*Given information*.

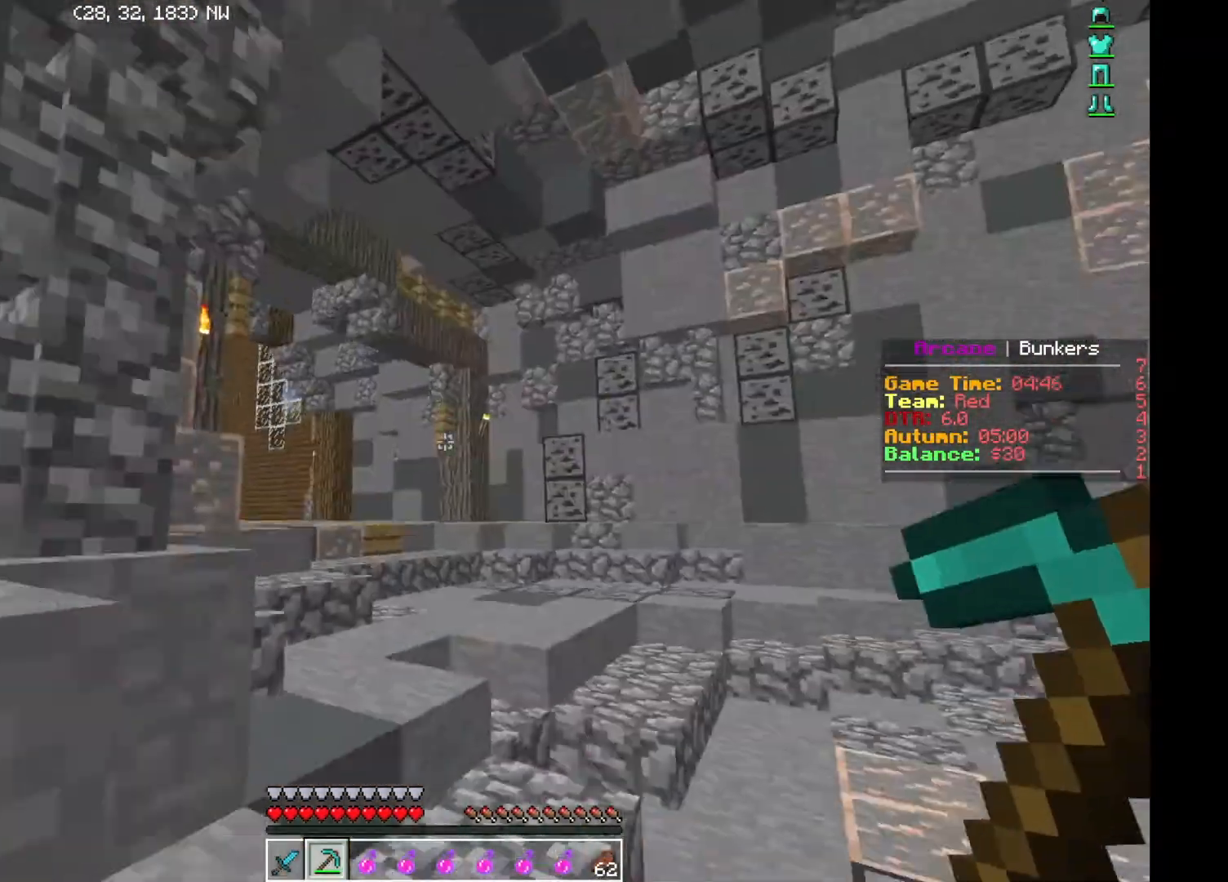
{"keys": [], "events": [[167, "w", "up"], [317, "w", "down"], [334, "w", "up"], [451, "d", "down"], [484, "d", "up"]]}
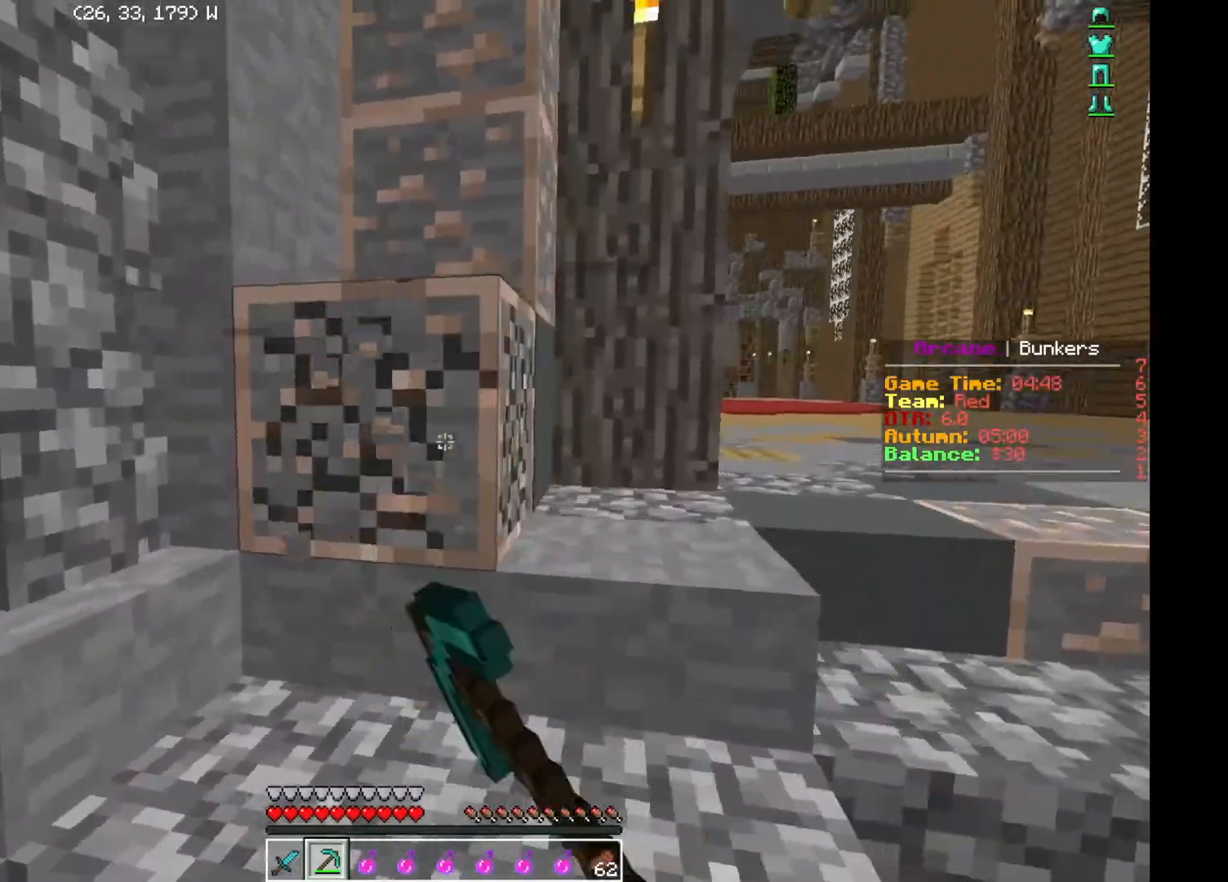
{"keys": [], "events": [[100, "w", "down"], [150, "w", "up"], [200, "d", "down"], [234, "d", "up"]]}
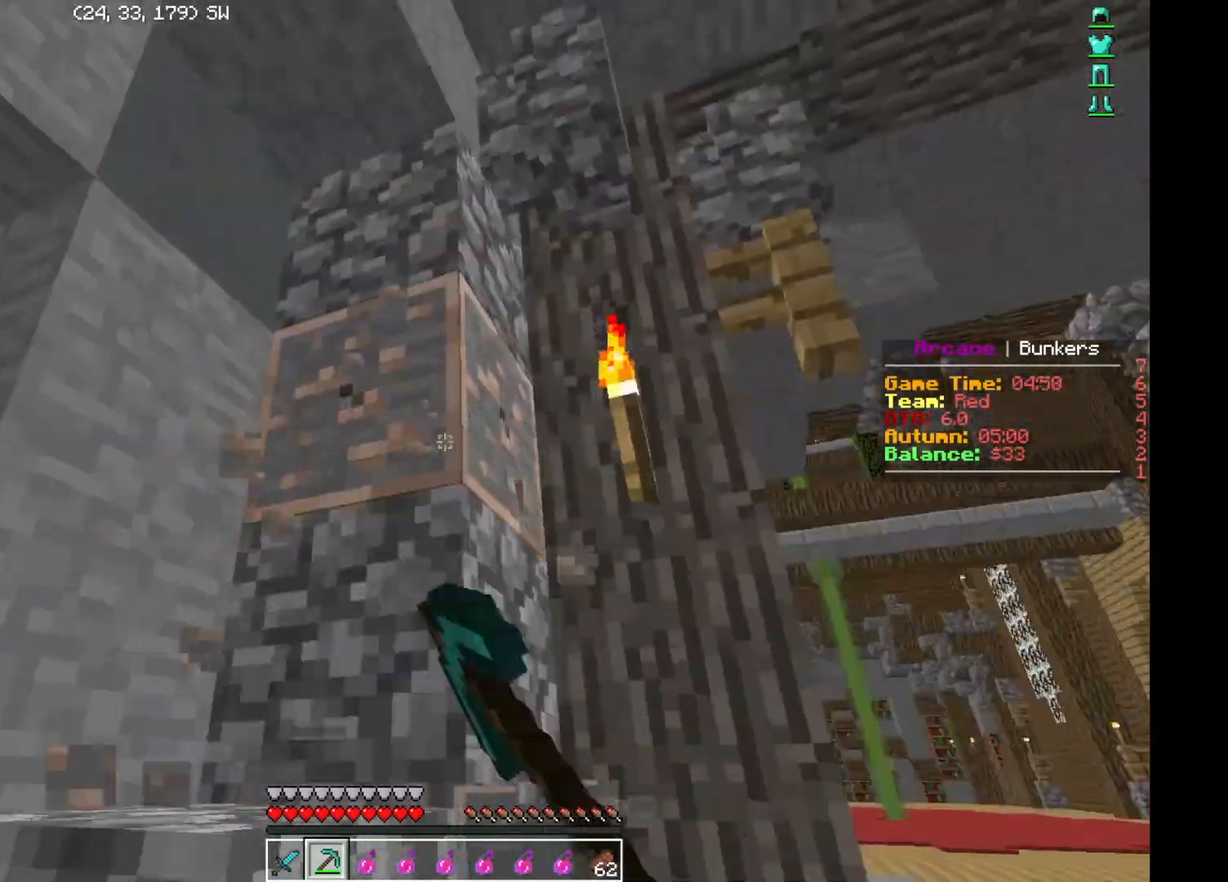
{"keys": [], "events": [[167, "w", "down"], [234, "d", "down"], [267, "d", "up"], [317, "a", "down"], [334, "a", "up"], [367, "w", "up"]]}
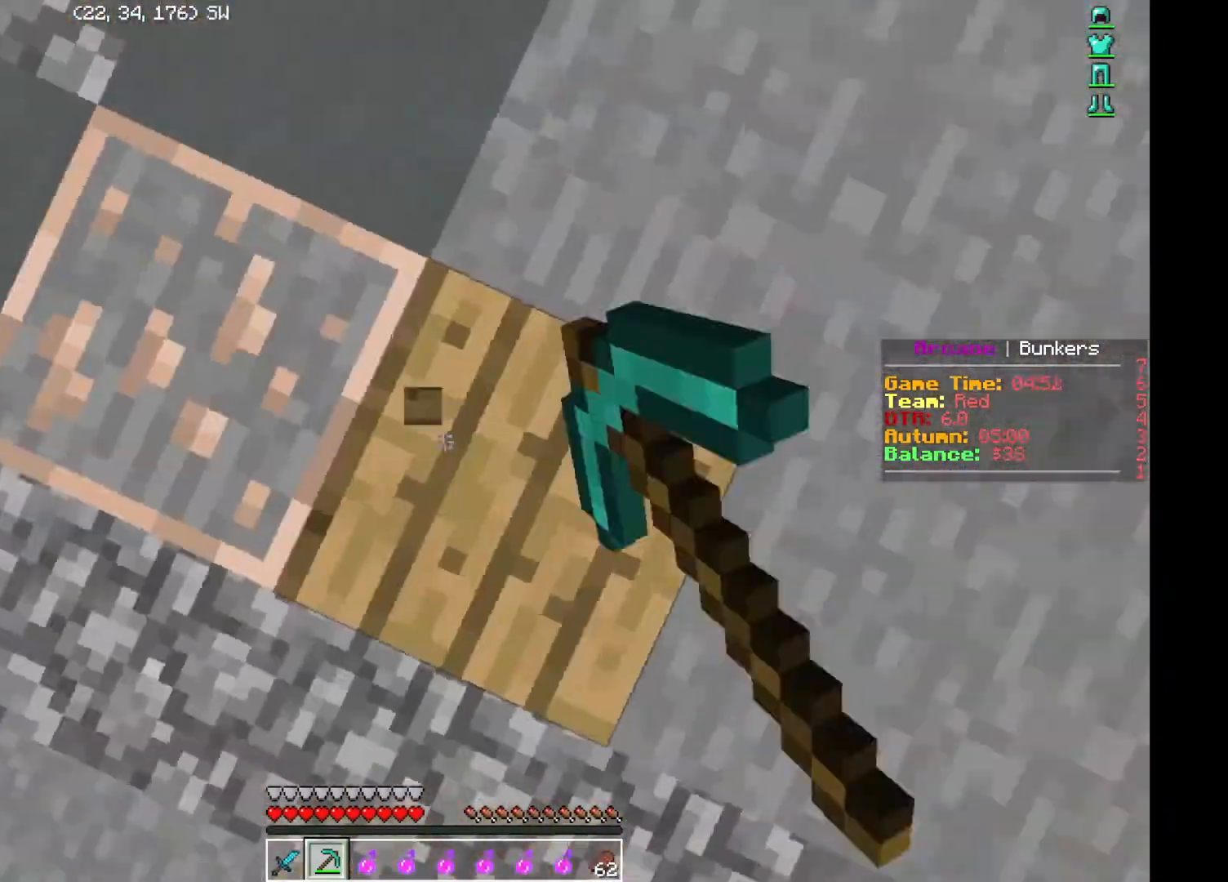
{"keys": [], "events": [[17, "s", "down"], [33, "a", "down"], [33, "s", "up"], [50, "a", "up"], [217, "d", "down"], [217, "w", "down"], [234, "d", "up"], [450, "d", "down"], [484, "d", "up"], [500, "w", "up"]]}
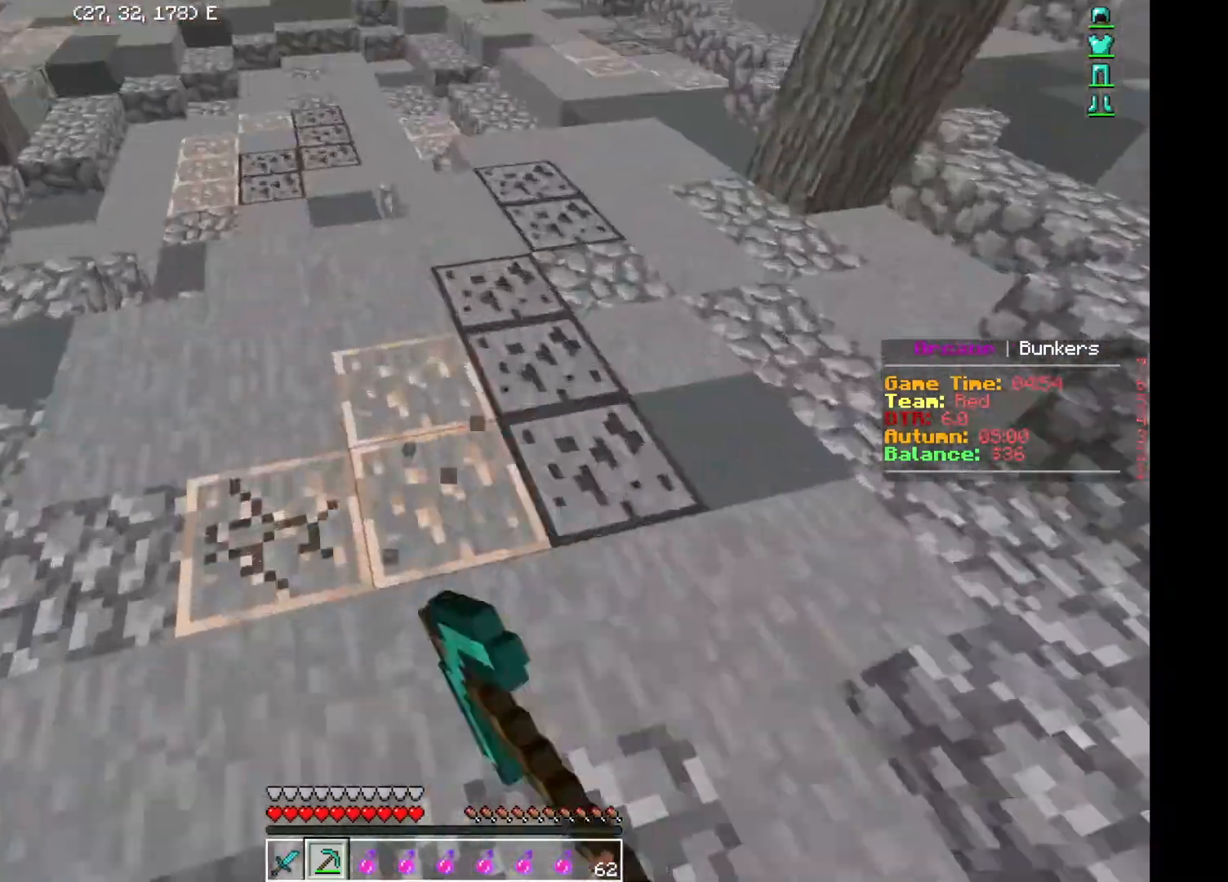
{"keys": ["w"], "events": [[451, "w", "down"]]}
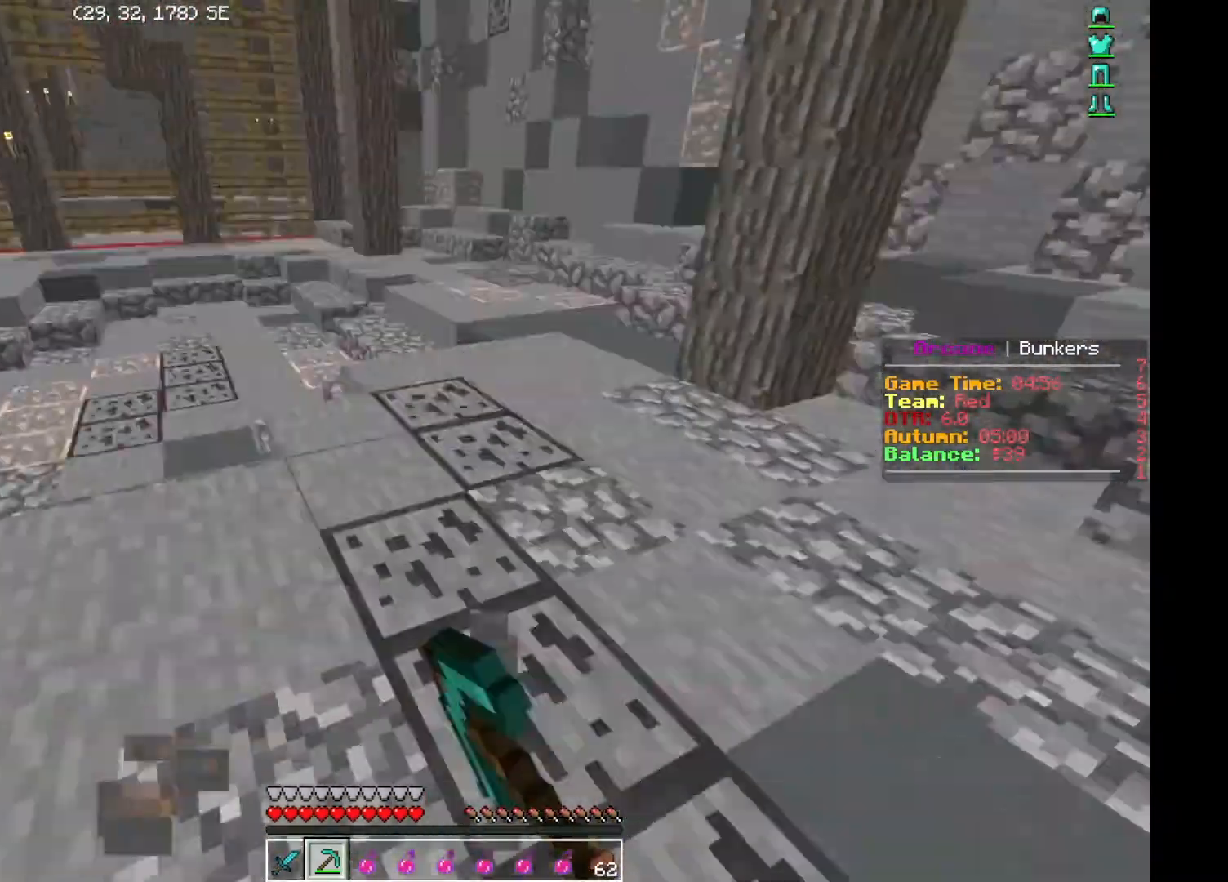
{"keys": [], "events": [[334, "w", "up"]]}
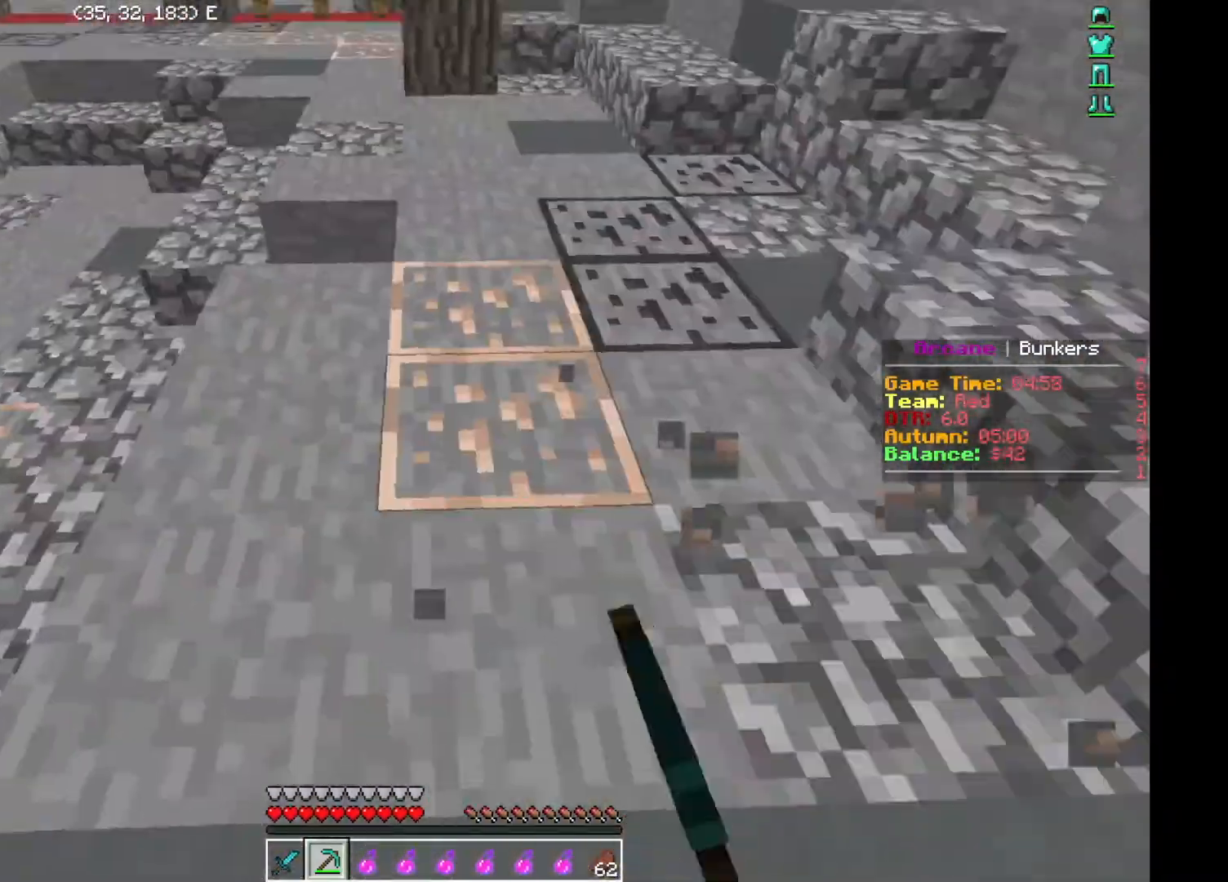
{"keys": ["w"], "events": [[184, "w", "down"], [234, "w", "up"], [451, "w", "down"]]}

*Exercise details*.
Collect each line of the entries that has the word "down", copying it in full.

*Written answer*.
{"keys": [], "events": [[167, "w", "up"], [317, "w", "down"], [334, "w", "up"], [451, "d", "down"], [484, "d", "up"]]}
{"keys": [], "events": [[100, "w", "down"], [150, "w", "up"], [200, "d", "down"], [234, "d", "up"]]}
{"keys": [], "events": [[167, "w", "down"], [234, "d", "down"], [267, "d", "up"], [317, "a", "down"], [334, "a", "up"], [367, "w", "up"]]}
{"keys": [], "events": [[17, "s", "down"], [33, "a", "down"], [33, "s", "up"], [50, "a", "up"], [217, "d", "down"], [217, "w", "down"], [234, "d", "up"], [450, "d", "down"], [484, "d", "up"], [500, "w", "up"]]}
{"keys": ["w"], "events": [[451, "w", "down"]]}
{"keys": ["w"], "events": [[184, "w", "down"], [234, "w", "up"], [451, "w", "down"]]}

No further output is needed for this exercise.